Полная луна, отражаясь от реки, освещала заросли бамбука, непролазную, в рост человека, стену кустарника, круто обрывающуюся у илистого берега. Ветви кое-где доставали до воды, корни, выдаваясь из земли, были словно щупальца чудовищ, огромные лианы напоминали змей… Казалось, здесь не ступала никогда нога человека. Однако это было не так. У излучины реки, где открывалась глубокая заводь, покачивались у причала два моторных катера. Широкая, выложенная камнями дорожка вела от пристани в глубь леса, где располагался поселок — взлетно-посадочная полоса, вертолетные площадки, бараки для жилья, ангары, спортивный городок. Мерно работали двигатели дизель-генераторов, лаяли, одуревая от запахов, сторожевые псы, часовые на караульных вышках буравили ночь мощными прожекторами. Поселок, словно затаившийся хищник, был начеку…
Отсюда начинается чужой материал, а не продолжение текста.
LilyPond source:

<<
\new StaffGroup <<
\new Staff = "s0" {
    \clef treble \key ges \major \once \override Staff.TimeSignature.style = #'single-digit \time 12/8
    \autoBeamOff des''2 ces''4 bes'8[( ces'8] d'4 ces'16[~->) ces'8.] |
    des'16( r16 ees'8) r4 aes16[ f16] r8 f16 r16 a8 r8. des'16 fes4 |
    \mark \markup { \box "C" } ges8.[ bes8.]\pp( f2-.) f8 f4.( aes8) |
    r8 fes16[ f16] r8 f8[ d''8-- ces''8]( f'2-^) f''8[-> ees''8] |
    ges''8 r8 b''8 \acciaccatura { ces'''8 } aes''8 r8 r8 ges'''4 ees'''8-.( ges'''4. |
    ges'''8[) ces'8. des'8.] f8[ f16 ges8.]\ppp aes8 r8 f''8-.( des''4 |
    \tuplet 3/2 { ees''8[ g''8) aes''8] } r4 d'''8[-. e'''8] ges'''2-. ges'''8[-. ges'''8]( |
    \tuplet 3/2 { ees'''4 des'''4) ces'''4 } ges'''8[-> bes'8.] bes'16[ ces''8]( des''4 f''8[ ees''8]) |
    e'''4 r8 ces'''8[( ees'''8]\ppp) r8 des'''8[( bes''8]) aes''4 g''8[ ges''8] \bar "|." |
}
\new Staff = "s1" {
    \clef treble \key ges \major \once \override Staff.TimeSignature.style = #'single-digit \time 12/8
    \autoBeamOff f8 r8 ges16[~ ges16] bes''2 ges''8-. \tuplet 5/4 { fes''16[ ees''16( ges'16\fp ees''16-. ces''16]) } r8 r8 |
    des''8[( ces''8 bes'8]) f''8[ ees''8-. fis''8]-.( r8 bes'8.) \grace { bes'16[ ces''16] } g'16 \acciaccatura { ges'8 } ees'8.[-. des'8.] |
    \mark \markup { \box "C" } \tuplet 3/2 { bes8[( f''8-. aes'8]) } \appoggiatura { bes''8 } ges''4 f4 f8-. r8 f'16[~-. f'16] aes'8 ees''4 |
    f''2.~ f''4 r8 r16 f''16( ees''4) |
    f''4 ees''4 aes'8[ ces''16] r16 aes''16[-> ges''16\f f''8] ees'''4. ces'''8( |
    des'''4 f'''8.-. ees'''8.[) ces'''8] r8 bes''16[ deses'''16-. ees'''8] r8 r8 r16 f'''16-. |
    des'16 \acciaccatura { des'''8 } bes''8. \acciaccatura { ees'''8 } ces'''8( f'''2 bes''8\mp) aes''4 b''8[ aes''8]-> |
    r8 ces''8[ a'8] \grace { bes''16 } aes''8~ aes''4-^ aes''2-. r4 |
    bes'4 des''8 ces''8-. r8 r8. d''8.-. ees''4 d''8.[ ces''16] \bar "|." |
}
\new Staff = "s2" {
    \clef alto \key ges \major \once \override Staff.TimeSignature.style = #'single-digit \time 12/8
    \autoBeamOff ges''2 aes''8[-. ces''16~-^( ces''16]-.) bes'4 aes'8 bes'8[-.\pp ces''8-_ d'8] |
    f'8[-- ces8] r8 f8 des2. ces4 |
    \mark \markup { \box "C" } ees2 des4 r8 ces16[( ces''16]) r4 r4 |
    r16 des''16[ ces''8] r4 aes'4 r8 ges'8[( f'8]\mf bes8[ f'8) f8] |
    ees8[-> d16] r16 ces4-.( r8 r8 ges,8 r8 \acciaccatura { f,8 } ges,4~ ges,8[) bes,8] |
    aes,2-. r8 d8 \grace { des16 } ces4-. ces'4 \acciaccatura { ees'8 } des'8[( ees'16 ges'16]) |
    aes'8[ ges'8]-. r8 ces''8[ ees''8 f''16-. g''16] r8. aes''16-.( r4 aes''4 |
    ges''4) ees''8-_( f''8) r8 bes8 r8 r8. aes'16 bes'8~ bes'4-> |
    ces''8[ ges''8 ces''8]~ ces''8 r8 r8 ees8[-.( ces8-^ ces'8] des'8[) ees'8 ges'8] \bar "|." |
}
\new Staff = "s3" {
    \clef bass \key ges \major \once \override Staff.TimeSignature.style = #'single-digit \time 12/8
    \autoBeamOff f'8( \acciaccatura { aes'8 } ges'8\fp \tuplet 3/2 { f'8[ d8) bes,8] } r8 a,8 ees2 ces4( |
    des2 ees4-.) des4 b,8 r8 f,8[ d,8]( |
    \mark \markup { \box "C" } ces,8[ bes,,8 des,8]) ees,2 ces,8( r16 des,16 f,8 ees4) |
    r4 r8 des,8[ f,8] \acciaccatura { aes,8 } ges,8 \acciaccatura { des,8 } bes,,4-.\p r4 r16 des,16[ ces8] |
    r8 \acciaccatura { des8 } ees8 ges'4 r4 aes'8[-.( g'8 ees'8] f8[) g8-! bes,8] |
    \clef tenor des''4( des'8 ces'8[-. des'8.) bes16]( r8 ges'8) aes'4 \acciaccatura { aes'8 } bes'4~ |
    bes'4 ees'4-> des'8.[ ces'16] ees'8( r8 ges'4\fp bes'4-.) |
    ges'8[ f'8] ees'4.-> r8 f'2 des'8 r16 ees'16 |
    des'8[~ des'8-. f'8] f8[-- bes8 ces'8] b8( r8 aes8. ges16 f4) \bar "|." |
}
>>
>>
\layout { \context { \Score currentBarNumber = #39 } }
В стороне от этого оазиса цивилизации на берегу реки весело потрескивал костер. Пахло дымом и вонью паленой шерсти — языки пламени лизали обезьяну-муравьеда, приготовляемую по-походному, на вертеле. Выпотрошенную, но не ободранную, с головой, лапами и хвостом. Внутренности ее, завернутые в пальмовые листья, доходили в углях.
У костра сидели двое: пожилой немец Курт Циммерман и светловолосый юноша лет двадцати. Вообще-то ему было только шестнадцать, но — крепкий, широкоплечий, рослый — он выглядел куда старше своего возраста. Оба молчали. Юноша, подпирая щеку, уставился на огонь, мужественное, с правильными чертами лицо его цветом напоминало бронзу.